Ron, I think you are thinking truck axle housing and using the axle to turn the cable spool. That is not what I am describing. The winch I am talking about uses the front hub brake drum assembly. The front axle is replaced with a shaft machined to accept the front hub and long enough to put a cable spool on the other end. The Hub and brake drum are mounted on one end of the shaft and the cable spool mounted on the other end. The shaft is supported using two pillow block bearings. The backing plate for the brake is welded to the shaft and the brake drum, with sprocket, turns freely. The shaft is center drilled on the end to a point just behind the backing plate, then cross drilled to accept a brake line that goes to the wheel cylinder on the backing plate. A swivel fitting is attached to the end of the shaft to accept a brake line coming from the brake master cylinder. I think you would find this type set up works very well, we used to winch up 4ft dia, 60ft long trees to the truck using one of these winches, so it is a very strong winch. It would also be lighter in weight than using a truck axle housing. The winchs on our trucks had spools big enough to accept 200ft of 3/8 cable.
 
So the drum is turning and applying the brake engages the shaft. I think I understand the idea. I might make one just because it sounds interesting.

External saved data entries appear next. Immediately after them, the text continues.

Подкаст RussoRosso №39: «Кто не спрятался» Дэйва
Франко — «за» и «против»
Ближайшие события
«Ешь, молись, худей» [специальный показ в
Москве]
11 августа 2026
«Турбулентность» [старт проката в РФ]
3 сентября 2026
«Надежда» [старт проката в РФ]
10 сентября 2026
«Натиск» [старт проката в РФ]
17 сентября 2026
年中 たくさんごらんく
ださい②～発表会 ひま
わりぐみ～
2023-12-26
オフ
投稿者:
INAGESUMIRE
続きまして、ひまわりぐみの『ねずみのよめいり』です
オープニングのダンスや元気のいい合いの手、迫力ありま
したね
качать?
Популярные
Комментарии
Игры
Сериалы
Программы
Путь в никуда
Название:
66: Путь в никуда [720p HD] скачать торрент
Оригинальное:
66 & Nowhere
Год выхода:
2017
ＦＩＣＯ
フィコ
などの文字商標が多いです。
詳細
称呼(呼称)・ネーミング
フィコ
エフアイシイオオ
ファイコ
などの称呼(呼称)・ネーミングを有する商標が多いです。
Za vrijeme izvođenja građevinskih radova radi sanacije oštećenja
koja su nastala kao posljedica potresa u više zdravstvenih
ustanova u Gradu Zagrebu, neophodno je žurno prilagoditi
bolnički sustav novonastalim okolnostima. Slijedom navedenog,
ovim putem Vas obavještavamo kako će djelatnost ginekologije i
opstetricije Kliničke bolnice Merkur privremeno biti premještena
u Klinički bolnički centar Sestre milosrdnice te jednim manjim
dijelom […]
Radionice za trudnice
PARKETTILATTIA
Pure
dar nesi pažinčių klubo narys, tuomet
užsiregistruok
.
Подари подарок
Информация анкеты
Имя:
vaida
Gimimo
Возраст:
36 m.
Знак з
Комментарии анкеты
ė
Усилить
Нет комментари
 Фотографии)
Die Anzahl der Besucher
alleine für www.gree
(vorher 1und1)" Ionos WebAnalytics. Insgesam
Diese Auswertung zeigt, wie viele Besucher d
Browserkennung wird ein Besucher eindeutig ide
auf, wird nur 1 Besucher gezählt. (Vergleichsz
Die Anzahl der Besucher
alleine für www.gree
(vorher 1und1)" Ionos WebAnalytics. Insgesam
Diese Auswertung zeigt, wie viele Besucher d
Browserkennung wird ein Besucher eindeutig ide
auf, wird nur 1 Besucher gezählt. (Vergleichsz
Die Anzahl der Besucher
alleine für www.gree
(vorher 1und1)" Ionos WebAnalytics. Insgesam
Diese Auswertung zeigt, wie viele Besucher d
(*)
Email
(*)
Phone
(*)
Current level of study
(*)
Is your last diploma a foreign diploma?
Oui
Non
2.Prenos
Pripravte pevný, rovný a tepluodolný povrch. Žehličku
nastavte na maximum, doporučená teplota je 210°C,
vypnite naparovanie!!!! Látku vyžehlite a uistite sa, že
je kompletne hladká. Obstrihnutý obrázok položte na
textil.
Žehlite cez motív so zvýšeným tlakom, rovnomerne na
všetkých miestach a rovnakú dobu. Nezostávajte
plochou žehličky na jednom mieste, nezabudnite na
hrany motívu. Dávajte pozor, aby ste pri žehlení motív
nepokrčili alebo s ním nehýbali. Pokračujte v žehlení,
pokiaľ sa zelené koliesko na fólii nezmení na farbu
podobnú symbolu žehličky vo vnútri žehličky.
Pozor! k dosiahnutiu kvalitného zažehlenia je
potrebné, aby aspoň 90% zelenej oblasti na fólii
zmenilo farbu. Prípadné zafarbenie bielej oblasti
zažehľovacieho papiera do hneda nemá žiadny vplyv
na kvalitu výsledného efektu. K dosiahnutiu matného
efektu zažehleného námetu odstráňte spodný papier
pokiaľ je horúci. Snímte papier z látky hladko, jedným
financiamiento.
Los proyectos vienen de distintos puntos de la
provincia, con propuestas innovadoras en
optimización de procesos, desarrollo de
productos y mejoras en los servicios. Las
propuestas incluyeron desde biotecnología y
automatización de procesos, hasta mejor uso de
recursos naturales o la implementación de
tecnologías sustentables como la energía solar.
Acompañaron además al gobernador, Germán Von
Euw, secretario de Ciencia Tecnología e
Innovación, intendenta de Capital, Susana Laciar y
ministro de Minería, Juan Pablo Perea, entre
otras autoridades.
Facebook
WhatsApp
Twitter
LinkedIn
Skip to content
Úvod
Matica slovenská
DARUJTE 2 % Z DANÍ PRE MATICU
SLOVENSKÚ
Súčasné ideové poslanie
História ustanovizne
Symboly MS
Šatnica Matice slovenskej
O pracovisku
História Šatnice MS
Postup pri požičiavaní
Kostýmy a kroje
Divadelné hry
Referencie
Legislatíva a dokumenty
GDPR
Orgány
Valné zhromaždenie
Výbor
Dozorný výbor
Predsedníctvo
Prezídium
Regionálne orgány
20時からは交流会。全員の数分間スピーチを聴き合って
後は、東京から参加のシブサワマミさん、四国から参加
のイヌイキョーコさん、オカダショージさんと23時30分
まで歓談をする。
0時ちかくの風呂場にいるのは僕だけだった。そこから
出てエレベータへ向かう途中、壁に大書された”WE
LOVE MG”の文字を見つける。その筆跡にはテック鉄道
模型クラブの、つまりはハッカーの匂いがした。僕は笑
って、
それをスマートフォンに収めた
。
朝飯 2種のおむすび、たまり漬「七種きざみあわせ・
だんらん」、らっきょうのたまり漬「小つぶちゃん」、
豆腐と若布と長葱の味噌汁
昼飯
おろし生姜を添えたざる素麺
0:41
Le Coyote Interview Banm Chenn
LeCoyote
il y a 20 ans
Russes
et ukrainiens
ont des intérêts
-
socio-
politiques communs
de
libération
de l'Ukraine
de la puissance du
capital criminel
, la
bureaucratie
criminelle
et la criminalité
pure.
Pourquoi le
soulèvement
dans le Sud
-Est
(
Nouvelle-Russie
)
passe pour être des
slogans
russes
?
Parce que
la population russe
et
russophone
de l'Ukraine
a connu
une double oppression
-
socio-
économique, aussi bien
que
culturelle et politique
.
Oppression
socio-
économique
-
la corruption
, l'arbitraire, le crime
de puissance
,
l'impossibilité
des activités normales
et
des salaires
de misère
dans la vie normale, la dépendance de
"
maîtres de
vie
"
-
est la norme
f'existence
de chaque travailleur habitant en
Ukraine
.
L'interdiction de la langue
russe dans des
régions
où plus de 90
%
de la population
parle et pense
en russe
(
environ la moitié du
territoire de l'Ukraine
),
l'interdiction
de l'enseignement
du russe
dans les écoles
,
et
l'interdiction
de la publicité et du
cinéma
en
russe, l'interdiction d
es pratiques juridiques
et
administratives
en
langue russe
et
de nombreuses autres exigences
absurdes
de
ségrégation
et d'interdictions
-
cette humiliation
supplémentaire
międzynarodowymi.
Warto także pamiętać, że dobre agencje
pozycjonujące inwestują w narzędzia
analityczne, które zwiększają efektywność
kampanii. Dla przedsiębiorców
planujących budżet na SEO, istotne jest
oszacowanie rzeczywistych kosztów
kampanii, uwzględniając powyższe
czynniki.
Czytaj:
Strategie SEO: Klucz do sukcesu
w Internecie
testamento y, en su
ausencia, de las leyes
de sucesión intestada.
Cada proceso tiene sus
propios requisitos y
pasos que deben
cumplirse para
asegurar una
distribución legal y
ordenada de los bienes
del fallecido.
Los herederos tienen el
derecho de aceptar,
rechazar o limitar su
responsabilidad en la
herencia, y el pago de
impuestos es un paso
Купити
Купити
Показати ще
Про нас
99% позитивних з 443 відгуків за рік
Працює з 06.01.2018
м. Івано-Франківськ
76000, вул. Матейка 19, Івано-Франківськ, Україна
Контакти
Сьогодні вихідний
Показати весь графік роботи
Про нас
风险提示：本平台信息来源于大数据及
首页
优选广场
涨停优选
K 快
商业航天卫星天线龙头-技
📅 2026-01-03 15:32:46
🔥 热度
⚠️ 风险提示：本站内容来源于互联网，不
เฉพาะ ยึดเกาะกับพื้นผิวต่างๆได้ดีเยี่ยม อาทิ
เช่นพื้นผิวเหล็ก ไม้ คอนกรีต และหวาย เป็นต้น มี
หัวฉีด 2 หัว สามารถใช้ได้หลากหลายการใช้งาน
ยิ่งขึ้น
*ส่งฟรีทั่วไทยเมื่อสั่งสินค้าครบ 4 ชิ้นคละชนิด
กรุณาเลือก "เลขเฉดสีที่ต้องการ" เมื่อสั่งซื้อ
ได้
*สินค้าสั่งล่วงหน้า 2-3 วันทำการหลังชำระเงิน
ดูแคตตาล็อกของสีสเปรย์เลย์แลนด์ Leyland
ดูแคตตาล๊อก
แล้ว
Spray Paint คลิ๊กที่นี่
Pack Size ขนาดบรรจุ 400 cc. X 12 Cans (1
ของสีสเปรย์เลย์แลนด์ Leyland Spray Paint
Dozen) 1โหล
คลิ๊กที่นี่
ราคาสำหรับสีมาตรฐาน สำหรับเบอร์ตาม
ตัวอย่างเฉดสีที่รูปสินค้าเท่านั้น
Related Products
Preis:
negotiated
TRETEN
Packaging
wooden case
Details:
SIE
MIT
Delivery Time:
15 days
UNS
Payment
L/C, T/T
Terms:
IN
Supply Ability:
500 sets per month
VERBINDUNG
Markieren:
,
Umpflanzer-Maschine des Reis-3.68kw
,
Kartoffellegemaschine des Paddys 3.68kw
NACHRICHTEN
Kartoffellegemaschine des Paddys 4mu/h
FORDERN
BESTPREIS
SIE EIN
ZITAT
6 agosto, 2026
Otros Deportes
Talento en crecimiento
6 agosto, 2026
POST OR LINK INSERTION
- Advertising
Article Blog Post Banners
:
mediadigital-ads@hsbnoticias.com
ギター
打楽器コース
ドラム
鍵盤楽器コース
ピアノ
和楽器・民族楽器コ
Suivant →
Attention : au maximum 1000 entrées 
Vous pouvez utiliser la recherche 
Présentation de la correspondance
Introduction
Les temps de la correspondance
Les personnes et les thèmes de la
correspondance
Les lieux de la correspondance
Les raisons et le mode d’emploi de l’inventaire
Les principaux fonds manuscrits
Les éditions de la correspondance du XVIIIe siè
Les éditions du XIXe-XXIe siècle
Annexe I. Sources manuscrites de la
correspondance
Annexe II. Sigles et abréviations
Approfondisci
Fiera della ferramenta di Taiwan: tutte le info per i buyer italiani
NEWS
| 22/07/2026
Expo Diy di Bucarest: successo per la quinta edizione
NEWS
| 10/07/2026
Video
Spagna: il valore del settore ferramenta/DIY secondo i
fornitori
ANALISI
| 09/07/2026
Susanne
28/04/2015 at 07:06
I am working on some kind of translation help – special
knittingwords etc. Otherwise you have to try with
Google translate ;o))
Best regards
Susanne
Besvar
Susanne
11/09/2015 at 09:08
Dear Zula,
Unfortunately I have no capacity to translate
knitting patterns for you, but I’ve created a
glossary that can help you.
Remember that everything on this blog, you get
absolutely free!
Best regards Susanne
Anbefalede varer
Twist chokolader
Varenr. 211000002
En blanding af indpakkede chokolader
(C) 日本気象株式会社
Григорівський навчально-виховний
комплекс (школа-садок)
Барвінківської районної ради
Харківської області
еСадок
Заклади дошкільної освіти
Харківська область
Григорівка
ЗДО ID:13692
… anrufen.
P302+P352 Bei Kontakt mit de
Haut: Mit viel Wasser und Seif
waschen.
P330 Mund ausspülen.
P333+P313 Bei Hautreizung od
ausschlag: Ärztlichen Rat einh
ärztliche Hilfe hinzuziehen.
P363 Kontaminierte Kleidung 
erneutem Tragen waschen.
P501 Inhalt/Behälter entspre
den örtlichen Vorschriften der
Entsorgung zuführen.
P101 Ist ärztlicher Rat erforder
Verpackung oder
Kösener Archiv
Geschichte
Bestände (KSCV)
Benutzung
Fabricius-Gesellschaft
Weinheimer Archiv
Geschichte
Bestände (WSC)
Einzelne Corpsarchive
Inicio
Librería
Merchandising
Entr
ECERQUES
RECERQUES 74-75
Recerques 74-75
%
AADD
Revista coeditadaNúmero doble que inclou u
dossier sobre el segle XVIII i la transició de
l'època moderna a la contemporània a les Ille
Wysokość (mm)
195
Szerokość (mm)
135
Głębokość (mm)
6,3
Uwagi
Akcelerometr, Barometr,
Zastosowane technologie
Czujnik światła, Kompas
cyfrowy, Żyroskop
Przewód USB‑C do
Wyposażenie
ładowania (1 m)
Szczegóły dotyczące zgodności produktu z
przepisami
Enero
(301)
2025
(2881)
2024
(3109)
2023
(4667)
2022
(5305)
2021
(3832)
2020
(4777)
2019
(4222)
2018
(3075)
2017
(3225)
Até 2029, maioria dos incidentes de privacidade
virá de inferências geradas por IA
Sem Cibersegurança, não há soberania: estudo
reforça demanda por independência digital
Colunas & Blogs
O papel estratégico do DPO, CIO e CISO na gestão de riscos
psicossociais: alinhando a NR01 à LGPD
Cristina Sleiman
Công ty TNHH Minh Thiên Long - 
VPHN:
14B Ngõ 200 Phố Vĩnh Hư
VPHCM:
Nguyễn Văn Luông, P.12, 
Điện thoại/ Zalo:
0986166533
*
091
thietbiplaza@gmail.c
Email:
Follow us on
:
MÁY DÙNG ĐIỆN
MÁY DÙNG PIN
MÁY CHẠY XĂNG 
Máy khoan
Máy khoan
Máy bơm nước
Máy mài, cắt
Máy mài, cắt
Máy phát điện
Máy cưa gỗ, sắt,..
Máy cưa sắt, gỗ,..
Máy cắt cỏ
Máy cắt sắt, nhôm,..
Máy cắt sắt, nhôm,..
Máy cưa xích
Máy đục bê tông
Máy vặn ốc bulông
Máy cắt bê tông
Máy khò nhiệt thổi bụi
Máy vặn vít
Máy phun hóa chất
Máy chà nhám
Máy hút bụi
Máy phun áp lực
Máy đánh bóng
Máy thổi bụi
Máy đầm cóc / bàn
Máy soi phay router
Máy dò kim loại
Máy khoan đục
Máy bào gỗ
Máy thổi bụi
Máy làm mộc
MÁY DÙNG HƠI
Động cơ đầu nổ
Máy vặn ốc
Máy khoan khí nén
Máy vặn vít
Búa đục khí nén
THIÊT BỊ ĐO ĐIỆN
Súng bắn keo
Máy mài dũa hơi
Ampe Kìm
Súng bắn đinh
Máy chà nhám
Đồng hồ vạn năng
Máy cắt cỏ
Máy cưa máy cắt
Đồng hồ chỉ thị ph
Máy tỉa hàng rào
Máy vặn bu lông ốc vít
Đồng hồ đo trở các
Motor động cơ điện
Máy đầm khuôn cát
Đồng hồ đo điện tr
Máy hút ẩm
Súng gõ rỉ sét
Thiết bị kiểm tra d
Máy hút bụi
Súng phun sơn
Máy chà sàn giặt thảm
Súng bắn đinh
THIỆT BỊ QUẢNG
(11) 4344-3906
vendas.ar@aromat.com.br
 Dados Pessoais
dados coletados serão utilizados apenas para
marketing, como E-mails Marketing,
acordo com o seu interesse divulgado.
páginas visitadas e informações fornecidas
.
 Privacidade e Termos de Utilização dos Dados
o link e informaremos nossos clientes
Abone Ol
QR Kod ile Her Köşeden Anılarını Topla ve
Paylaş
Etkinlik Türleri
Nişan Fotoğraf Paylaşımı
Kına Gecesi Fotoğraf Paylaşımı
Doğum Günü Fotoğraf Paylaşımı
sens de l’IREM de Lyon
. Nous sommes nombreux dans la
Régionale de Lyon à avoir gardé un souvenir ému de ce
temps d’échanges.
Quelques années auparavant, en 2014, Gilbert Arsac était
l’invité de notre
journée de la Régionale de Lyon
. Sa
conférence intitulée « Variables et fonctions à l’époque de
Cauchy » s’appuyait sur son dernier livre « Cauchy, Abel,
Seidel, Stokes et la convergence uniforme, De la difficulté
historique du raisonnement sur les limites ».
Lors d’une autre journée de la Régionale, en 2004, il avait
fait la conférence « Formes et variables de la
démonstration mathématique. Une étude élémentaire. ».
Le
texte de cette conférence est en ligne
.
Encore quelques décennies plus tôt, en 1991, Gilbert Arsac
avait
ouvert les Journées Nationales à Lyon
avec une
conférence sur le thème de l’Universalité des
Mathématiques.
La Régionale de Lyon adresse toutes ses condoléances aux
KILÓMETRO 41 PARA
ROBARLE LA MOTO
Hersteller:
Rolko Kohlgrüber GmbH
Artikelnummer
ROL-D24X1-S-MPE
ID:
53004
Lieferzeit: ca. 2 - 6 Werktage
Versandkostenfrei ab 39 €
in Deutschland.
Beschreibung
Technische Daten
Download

Now you got it.! Pretty easy to make if you have a lathe. Making the shaft is the only real machine work needed. I would suggest to use a rear brake drum and backing plate to put on the front hub. Only reason for this is because the rear brake shoes are usually wider than the brakes on the front. It will give you a little more holding power.
 
Muddstoppet, I understand now. I have never seen one like you describe. The ones I grew up around were rear axles with differentials. The only variation I remember is some mounted the axle at the bottom of the rack and some were mounted at the top. Other than the machining the type you described seems very simple and probably much stronger and safer than those using a differental.

Ron.


Ps I assume that the shaft and drum are parallel with the drivetrain where the one I describe they are perpendicular .
 
Yes the winch was mounted parallel with the drive train. The cable ran up thru the center of the boom and out to the end on rollers. On a 3pt setup, as long as the cable ran up over the top of the frame, parallel mounting shouldnt pose a problem, but if you wished to keep the winch cable low and run straight out the back, then I guess you could add a right angle drive and run the winch sideways. A old bushhog gear box would make a great right angle drive for this application.